◆ INPUT RECORDS:
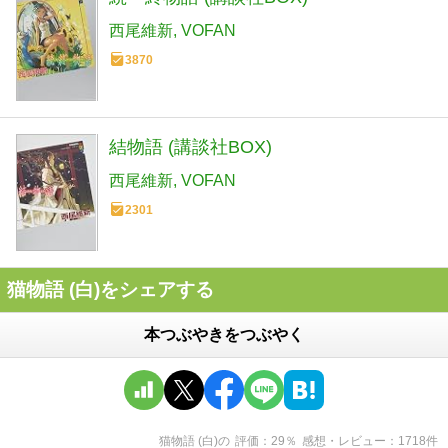
西尾維新
VOFAN
3870
結物語 (講談社BOX)
西尾維新
VOFAN
2301
猫物語 (白)をシェアする
本つぶやきをつぶやく
猫物語 (白)
の
評価
29
％
感想・レビュー
1718
件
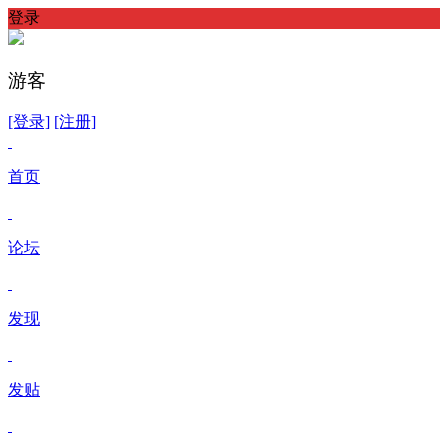
登录
游客
[登录]
[注册]
首页
论坛
发现
发贴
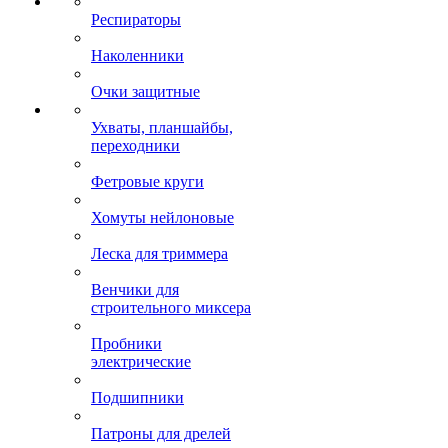
Респираторы
Наколенники
Очки защитные
Ухваты, планшайбы,
переходники
Фетровые круги
Хомуты нейлоновые
Леска для триммера
Венчики для
строительного миксера
Пробники
электрические
Подшипники
Патроны для дрелей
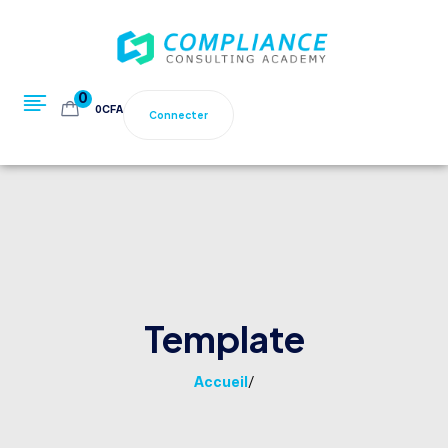
0
0
CFA
Connecter
Template
Accueil
/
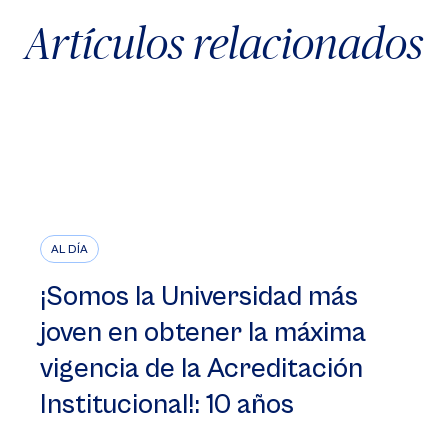
Artículos relacionados
AL DÍA
¡Somos la Universidad más
joven en obtener la máxima
vigencia de la Acreditación
Institucional!: 10 años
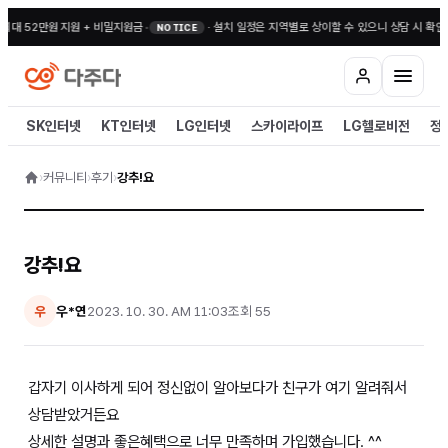
최대 52만원 지원 + 비밀지원금
•
·
설치 일정은 지역별로 상이할 수 있으니 상담 시 확인
NOTICE
SK인터넷
KT인터넷
LG인터넷
스카이라이프
LG헬로비전
정
›
커뮤니티
›
후기
›
강추!요
강추!요
우*연
2023. 10. 30. AM 11:03
조회
55
우
갑자기 이사하게 되어 정신없이 알아보다가 친구가 여기 알려줘서
상담받았거든요
상세한 설명과 좋은혜택으로 너무 만족하며 가입했습니다. ^^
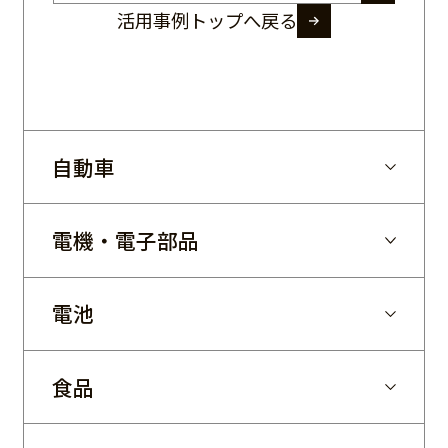
活用事例トップへ戻る
自動車
電機・電子部品
電池
食品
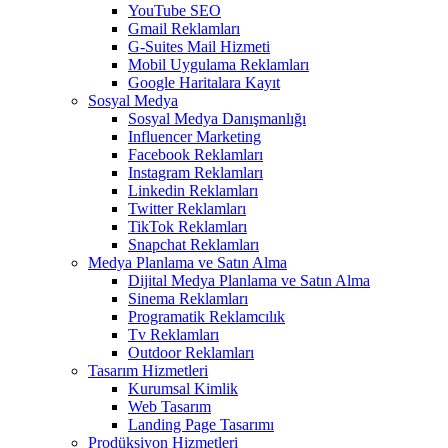
YouTube SEO
Gmail Reklamları
G-Suites Mail Hizmeti
Mobil Uygulama Reklamları
Google Haritalara Kayıt
Sosyal Medya
Sosyal Medya Danışmanlığı
Influencer Marketing
Facebook Reklamları
Instagram Reklamları
Linkedin Reklamları
Twitter Reklamları
TikTok Reklamları
Snapchat Reklamları
Medya Planlama ve Satın Alma
Dijital Medya Planlama ve Satın Alma
Sinema Reklamları
Programatik Reklamcılık
Tv Reklamları
Outdoor Reklamları
Tasarım Hizmetleri
Kurumsal Kimlik
Web Tasarım
Landing Page Tasarımı
Prodüksiyon Hizmetleri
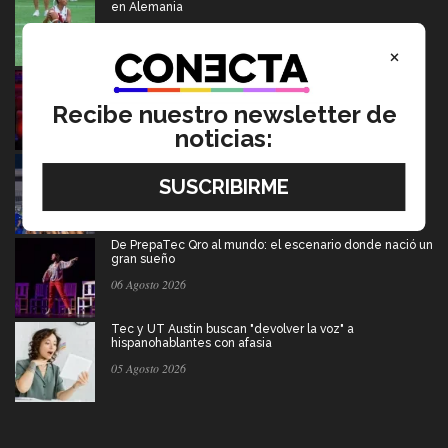
en Alemania
07 Agosto 2026
×
Música y teatro: EXATEC en el elenco de El Fantasma
de la Ópera Mexico
Recibe nuestro newsletter de
07 Agosto 2026
noticias:
Borregos CCM van por el campeonato en liga mayor de
americano
06 Agosto 2026
De PrepaTec Qro al mundo: el escenario donde nació un
gran sueño
06 Agosto 2026
Tec y UT Austin buscan "devolver la voz" a
hispanohablantes con afasia
05 Agosto 2026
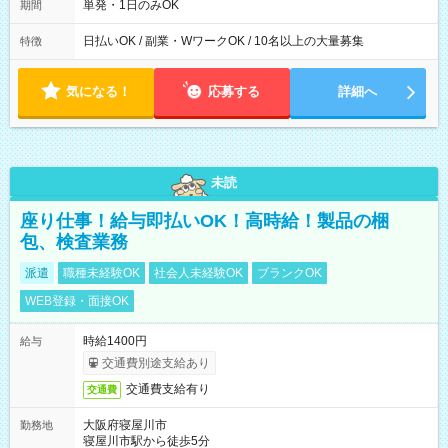
単発・1日のみOK
期間
日払いOK / 副業・WワークOK / 10名以上の大量募集
特徴
気になる！
応募する
詳細へ
未読
座り仕事！給与即払いOK！高時給！製品の梱
包、検査業務
派遣
職種未経験OK
社会人未経験OK
ブランクOK
WEB登録・面接OK
時給1400円
給与
交通費別途支給あり
交通費支給有り
交通費
大阪府寝屋川市
勤務地
寝屋川市駅から徒歩5分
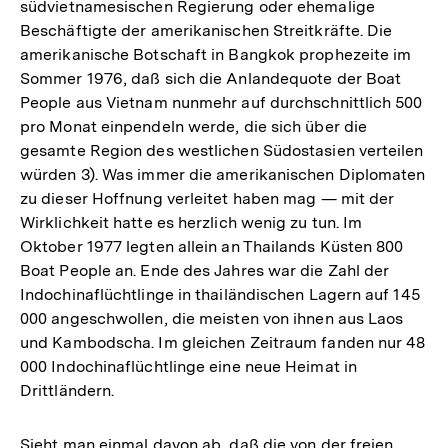
südvietnamesischen Regierung oder ehemalige
Fußnote
Beschäftigte der amerikanischen Streitkräfte. Die
amerikanische Botschaft in Bangkok prophezeite im
Sommer 1976, daß sich die Anlandequote der Boat
People aus Vietnam nunmehr auf durchschnittlich 500
pro Monat einpendeln werde, die sich über die
gesamte Region des westlichen Südostasien verteilen
würden 3). Was immer die amerikanischen Diplomaten
zu dieser Hoffnung verleitet haben mag — mit der
Wirklichkeit hatte es herzlich wenig zu tun. Im
Oktober 1977 legten allein an Thailands Küsten 800
Boat People an. Ende des Jahres war die Zahl der
Indochinaflüchtlinge in thailändischen Lagern auf 145
000 angeschwollen, die meisten von ihnen aus Laos
und Kambodscha. Im gleichen Zeitraum fanden nur 48
000 Indochinaflüchtlinge eine neue Heimat in
Drittländern.
Sieht man einmal davon ab, daß die von der freien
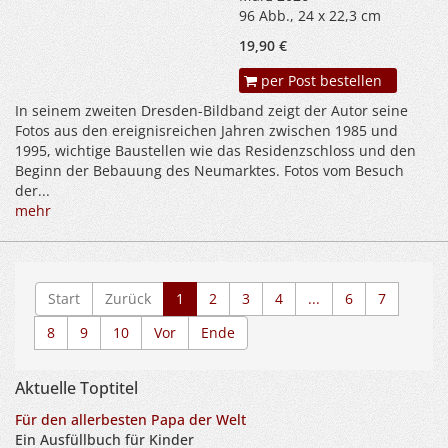
96 Abb., 24 x 22,3 cm
19,90 €
per Post bestellen
In seinem zweiten Dresden-Bildband zeigt der Autor seine
Fotos aus den ereignisreichen Jahren zwischen 1985 und
1995, wichtige Baustellen wie das Residenzschloss und den
Beginn der Bebauung des Neumarktes. Fotos vom Besuch
der...
mehr
Start
Zurück
1
2
3
4
...
6
7
8
9
10
Vor
Ende
Aktuelle Toptitel
Für den allerbesten Papa der Welt
Ein Ausfüllbuch für Kinder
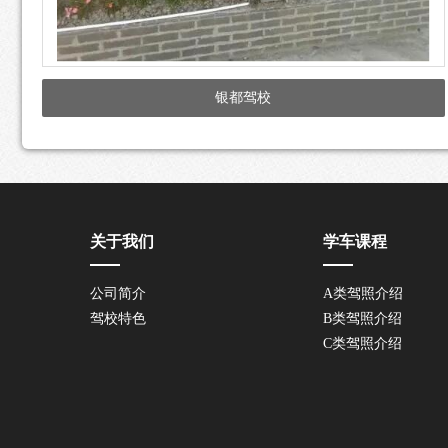
银都驾校
关于我们
学车课程
公司简介
A类驾照介绍
驾校特色
B类驾照介绍
C类驾照介绍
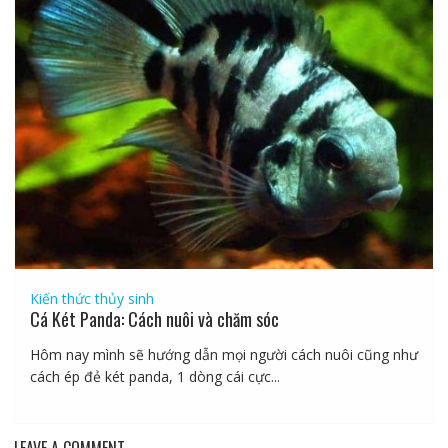
Kiến thức thủy sinh
Cá Két Panda: Cách nuôi và chăm sóc
Hôm nay mình sẽ hướng dẫn mọi người cách nuôi cũng như
cách ép đẻ két panda, 1 dòng cái cực...
LEAVE A COMMENT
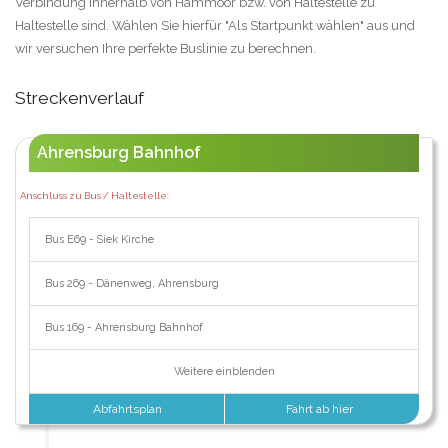
Verbindung innerhalb von Hammoor bzw. von Haltestelle zu
Haltestelle sind. Wählen Sie hierfür "Als Startpunkt wählen" aus und
wir versuchen Ihre perfekte Buslinie zu berechnen.
Streckenverlauf
Ahrensburg Bahnhof
Anschluss zu Bus / Haltestelle:
Bus E69 - Siek Kirche
Bus 269 - Dänenweg, Ahrensburg
Bus 169 - Ahrensburg Bahnhof
Weitere einblenden
Abfahrtsplan
Fahrt ab hier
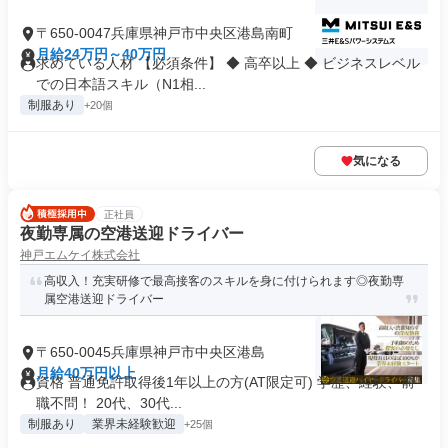
〒650-0047兵庫県神戸市中央区港島南町
月給24万円～40万円
求めている人材 【必須条件】 ◆ 高卒以上 ◆ ビジネスレベル
での日本語スキル（N1相...
制服あり
+20個
気になる
正社員
夜勤専属の空港送迎ドライバー
神戸エムケイ株式会社
高収入！充実研修で最高接客のスキルを身に付けられます◎夜勤専
属空港送迎ドライバー
〒650-0045兵庫県神戸市中央区港島
月給40万円以上
資格 普通免許取得後1年以上の方(AT限定可) 学歴、経験、前
職不問！ 20代、30代...
制服あり
業界未経験歓迎
+25個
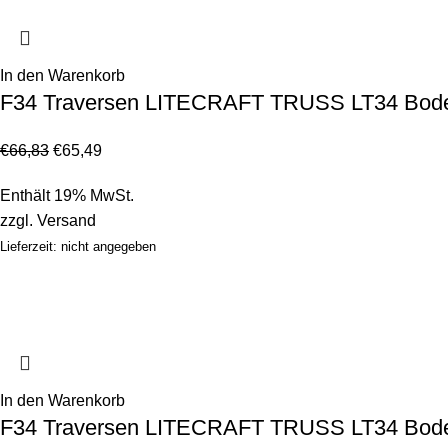
In den Warenkorb
F34 Traversen LITECRAFT TRUSS LT34 Bodenpl
€
66,83
€
65,49
Enthält 19% MwSt.
zzgl.
Versand
Lieferzeit: nicht angegeben
In den Warenkorb
F34 Traversen LITECRAFT TRUSS LT34 Bodenpl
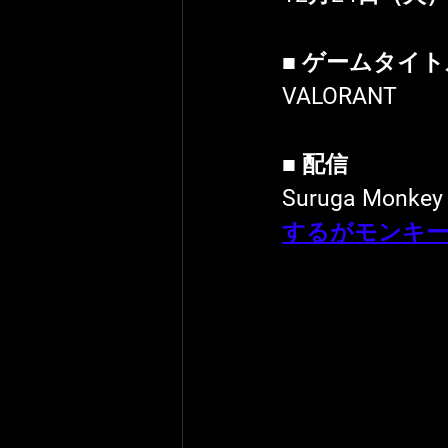
■ ゲームタイ
VALORANT
■ 配信
Suruga Monkey
するがモンキ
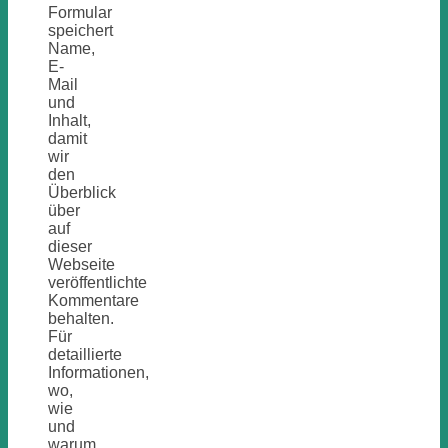
Formular
speichert
Name,
E-
Mail
und
Inhalt,
damit
wir
den
Überblick
über
auf
dieser
Webseite
veröffentlichte
Kommentare
behalten.
Für
detaillierte
Informationen,
wo,
wie
und
warum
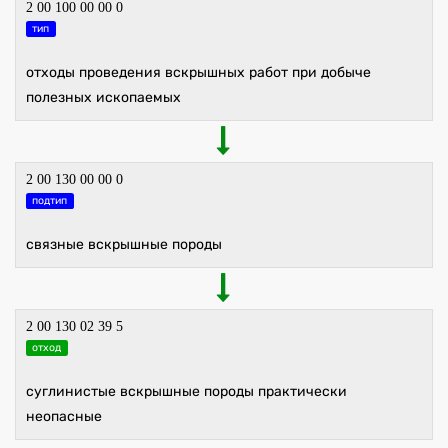
2 00 100 00 00 0
тип
отходы проведения вскрышных работ при добыче
полезных ископаемых
2 00 130 00 00 0
подтип
связные вскрышные породы
2 00 130 02 39 5
отход
суглинистые вскрышные породы практически
неопасные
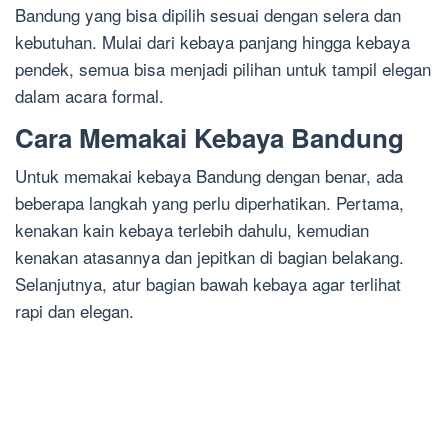
Bandung yang bisa dipilih sesuai dengan selera dan
kebutuhan. Mulai dari kebaya panjang hingga kebaya
pendek, semua bisa menjadi pilihan untuk tampil elegan
dalam acara formal.
Cara Memakai Kebaya Bandung
Untuk memakai kebaya Bandung dengan benar, ada
beberapa langkah yang perlu diperhatikan. Pertama,
kenakan kain kebaya terlebih dahulu, kemudian
kenakan atasannya dan jepitkan di bagian belakang.
Selanjutnya, atur bagian bawah kebaya agar terlihat
rapi dan elegan.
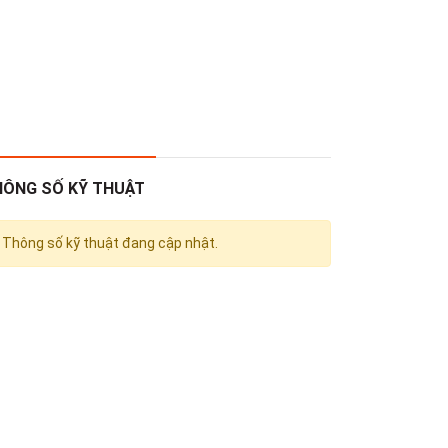
HÔNG SỐ KỸ THUẬT
Thông số kỹ thuật đang cập nhật.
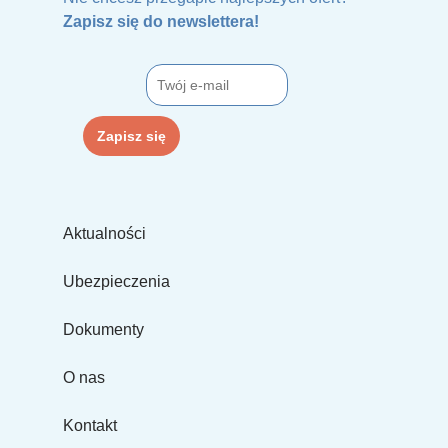
Zapisz się do newslettera!
Aktualności
Ubezpieczenia
Dokumenty
O nas
Kontakt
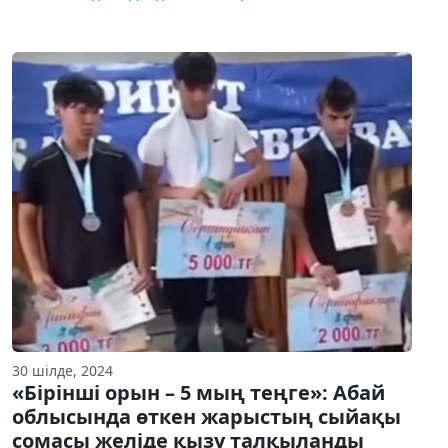
30 шілде, 2024
«Бірінші орын – 5 мың теңге»: Абай
облысында өткен жарыстың сыйақы
сомасы желіде қызу талқыланды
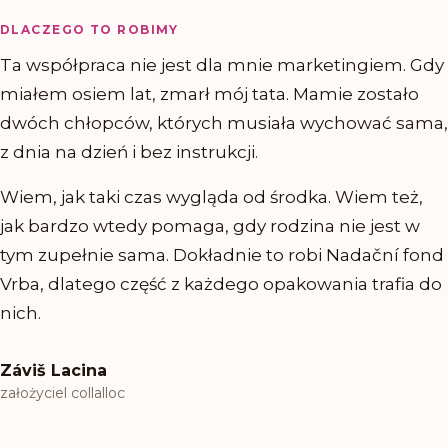
DLACZEGO TO ROBIMY
Ta współpraca nie jest dla mnie marketingiem. Gdy
miałem osiem lat, zmarł mój tata. Mamie zostało
dwóch chłopców, których musiała wychować sama,
z dnia na dzień i bez instrukcji.
Wiem, jak taki czas wygląda od środka. Wiem też,
jak bardzo wtedy pomaga, gdy rodzina nie jest w
tym zupełnie sama. Dokładnie to robi Nadační fond
Vrba, dlatego część z każdego opakowania trafia do
nich.
Záviš Lacina
założyciel collalloc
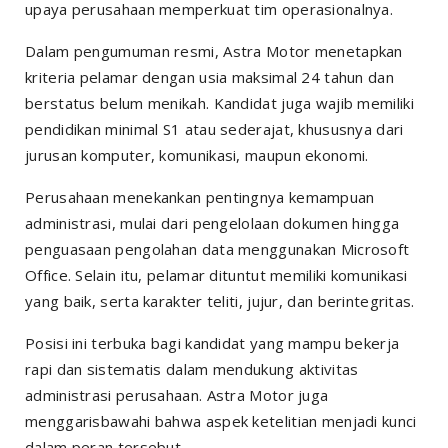
upaya perusahaan memperkuat tim operasionalnya.
Dalam pengumuman resmi, Astra Motor menetapkan
kriteria pelamar dengan usia maksimal 24 tahun dan
berstatus belum menikah. Kandidat juga wajib memiliki
pendidikan minimal S1 atau sederajat, khususnya dari
jurusan komputer, komunikasi, maupun ekonomi.
Perusahaan menekankan pentingnya kemampuan
administrasi, mulai dari pengelolaan dokumen hingga
penguasaan pengolahan data menggunakan Microsoft
Office. Selain itu, pelamar dituntut memiliki komunikasi
yang baik, serta karakter teliti, jujur, dan berintegritas.
Posisi ini terbuka bagi kandidat yang mampu bekerja
rapi dan sistematis dalam mendukung aktivitas
administrasi perusahaan. Astra Motor juga
menggarisbawahi bahwa aspek ketelitian menjadi kunci
dalam peran tersebut.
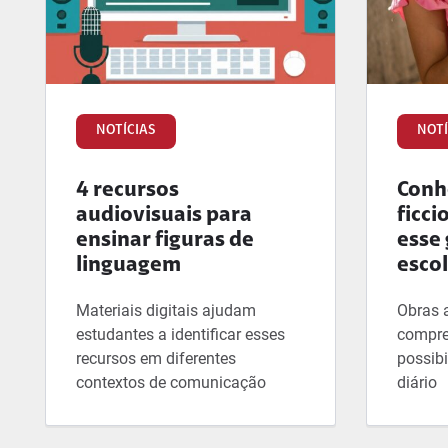
NOTÍCIAS
NOTÍ
4 recursos
Conhe
audiovisuais para
ficci
ensinar figuras de
esse 
linguagem
esco
Materiais digitais ajudam
Obras 
estudantes a identificar esses
compre
recursos em diferentes
possibi
contextos de comunicação
diário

◆ AIM OF THE EXERCISE: Working through the entries line by line, count those containing "hingga" and report only the number.

◆ EXERCISE SOLUTION: 2